If NATO’s functionaries missed that, however, perhaps they caught on to the how misguided their honoree is when Pelosi went to Lisbon, Portugal, to accept the award — and admitted she thinks about what she’d do if she were a one-world sovereign:
Pelosi thinks she rules the world. pic.twitter.com/WkOv1EDwuG
— Ian Miles Cheong @ stillgray.substack.com (@stillgray) October 12, 2021
“In fact, when people ask me, ‘if you ruled the world, what one thing would you do?’” Pelosi said during her speech before the NATO Parliamentary Assembly — before slyly adding, “I think about that a lot.”
I bet. There’s nothing that says peace and security like jokes about autocracy. I don’t like to use the role-reversal argument any more than I have to, but it’s unavoidable here: Imagine those words escaping Donald Trump’s mouth. The furor wouldn’t let up for weeks — assuming that it ever would.
And yes, I know what you’re thinking. Let me nip that in the bud: This isn’t ameliorated by additional context.
“I think about that a lot — should any of us rule the world?” Pelosi said. “What one thing would we do? And that would be easy — would be to prioritize the education of women and girls.
“It would make the biggest difference not only in their lives, their families, their communities, but to the world.”

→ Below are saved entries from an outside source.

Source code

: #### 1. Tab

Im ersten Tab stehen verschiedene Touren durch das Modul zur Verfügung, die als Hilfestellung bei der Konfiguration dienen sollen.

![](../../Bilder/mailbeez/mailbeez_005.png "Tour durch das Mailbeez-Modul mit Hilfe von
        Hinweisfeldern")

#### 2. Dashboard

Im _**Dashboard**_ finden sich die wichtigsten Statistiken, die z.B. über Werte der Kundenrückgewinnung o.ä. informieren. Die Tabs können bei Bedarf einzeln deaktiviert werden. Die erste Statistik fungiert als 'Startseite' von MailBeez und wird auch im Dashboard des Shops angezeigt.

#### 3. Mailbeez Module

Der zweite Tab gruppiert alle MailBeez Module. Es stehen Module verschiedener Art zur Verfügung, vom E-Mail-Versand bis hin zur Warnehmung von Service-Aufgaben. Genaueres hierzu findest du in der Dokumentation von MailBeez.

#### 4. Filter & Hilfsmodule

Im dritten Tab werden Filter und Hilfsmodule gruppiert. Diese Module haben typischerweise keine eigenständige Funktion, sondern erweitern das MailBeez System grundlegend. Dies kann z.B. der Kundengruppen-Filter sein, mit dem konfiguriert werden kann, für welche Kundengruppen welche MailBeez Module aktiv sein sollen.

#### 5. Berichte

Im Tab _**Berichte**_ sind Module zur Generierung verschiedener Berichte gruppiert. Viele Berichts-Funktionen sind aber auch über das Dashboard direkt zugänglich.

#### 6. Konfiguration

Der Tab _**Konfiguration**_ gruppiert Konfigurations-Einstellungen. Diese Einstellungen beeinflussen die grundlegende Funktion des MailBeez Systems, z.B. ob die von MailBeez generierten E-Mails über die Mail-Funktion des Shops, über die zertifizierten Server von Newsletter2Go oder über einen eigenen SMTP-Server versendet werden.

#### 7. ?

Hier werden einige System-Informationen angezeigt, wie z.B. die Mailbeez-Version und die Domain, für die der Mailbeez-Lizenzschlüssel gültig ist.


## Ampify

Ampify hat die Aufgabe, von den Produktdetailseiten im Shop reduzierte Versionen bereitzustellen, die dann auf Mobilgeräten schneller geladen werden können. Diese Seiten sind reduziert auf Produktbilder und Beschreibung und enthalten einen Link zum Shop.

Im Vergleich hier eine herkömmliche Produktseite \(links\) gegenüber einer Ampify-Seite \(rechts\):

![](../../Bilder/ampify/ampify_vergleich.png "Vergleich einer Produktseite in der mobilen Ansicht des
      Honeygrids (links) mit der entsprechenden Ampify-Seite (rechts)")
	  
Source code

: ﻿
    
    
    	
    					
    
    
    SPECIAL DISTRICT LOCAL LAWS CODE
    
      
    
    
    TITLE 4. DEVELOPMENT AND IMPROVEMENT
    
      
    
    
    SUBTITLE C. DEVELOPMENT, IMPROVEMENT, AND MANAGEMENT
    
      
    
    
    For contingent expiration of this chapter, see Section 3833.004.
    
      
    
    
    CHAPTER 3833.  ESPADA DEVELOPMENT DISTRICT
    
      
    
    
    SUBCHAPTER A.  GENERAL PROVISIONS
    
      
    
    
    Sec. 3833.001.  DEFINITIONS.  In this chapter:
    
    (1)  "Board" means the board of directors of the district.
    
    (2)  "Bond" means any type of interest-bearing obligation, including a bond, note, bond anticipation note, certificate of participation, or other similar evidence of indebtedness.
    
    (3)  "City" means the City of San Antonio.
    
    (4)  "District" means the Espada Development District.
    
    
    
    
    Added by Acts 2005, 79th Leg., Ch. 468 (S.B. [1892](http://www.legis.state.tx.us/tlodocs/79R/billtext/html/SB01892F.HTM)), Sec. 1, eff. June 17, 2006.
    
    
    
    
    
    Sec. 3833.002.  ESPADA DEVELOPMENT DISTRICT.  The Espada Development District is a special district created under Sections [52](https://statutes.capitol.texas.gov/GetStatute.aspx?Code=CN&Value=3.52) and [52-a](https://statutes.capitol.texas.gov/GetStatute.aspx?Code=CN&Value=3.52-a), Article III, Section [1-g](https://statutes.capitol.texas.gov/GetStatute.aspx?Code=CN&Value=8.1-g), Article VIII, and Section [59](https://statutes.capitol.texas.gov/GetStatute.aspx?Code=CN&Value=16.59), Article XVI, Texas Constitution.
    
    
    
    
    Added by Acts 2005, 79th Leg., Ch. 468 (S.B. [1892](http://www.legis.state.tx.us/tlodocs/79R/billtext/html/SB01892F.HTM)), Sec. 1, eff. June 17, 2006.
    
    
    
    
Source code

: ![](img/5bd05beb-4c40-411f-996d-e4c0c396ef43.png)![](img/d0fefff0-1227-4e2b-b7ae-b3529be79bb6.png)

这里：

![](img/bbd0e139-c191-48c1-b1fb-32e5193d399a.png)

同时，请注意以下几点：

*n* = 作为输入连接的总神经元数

Educating women and girls is a noble goal, yes. Someone should have told Pelosi this on Aug. 14, when she issued a statement just prior to the fall of Kabul to the Taliban saying Biden “is to be commended for the clarity of purpose of his statement on Afghanistan and the actions he has taken.”
Biden’s actions, uh, didn’t exactly move the needle in the direction of increased educational opportunities for women and girls. Pelosi did include pro forma language in that statement paying lip service to the feminist ideals she claims to hold, such as this: “Any political settlement that the Afghans pursue to avert bloodshed must include having women at the table. The fate of women and girls in Afghanistan is critical to the future of Afghanistan.”
However, both Pelosi and any educated reader would be aware they have a better chance of seeing Janice Joplin or Amy Winehouse perform live at next year’s Lollapalooza than seeing women at the table negotiating a political settlement with the Taliban.
Beyond that, though, let’s look at the choice of language and priorities. Pelosi is not known for wielding power in a way where she even pretends to be held accountable (remember, “We have to pass the bill so that you can find out what is in it,” about Obamacare?).
Now, she admits to fantasizing about what she’d do if she ruled the world — and thinking about it “a lot.”
Talk about saying the quiet part out loud.
Her solution to setting things straight? Not ending bloody ethnic conflicts or extirpating ghoulish dictators like Kim Jong Un, Nicolás Maduro or Bashar al-Assad. She wouldn’t free Uighurs from Chinese re-education camps or stop the persecution and ethnic cleansing of the Rohingya people in Myanmar.
Nope. Her first priority would be to send girls to school. Everything would sort itself out from there.
I’m not sure whether to be offended that Pelosi says she’s spent considerable time wondering what she would do as a global autocrat or to be dumbfounded that this is the best solution to the world’s ills that she could come up with. Remember, her position puts her second in line for the presidency, behind only Vice President Kamala Harris in the presidential order of succession.
And NATO gave this woman an award. I’m not quite ready to dismiss the military alliance as impotent, rotted, one-sided and superannuated now that the Cold War has been over these many decades. However, after watching Pelosi’s speech before the NATO Parliamentary Assembly, let’s just say I now agree with Trump on nine-and-a-half issues.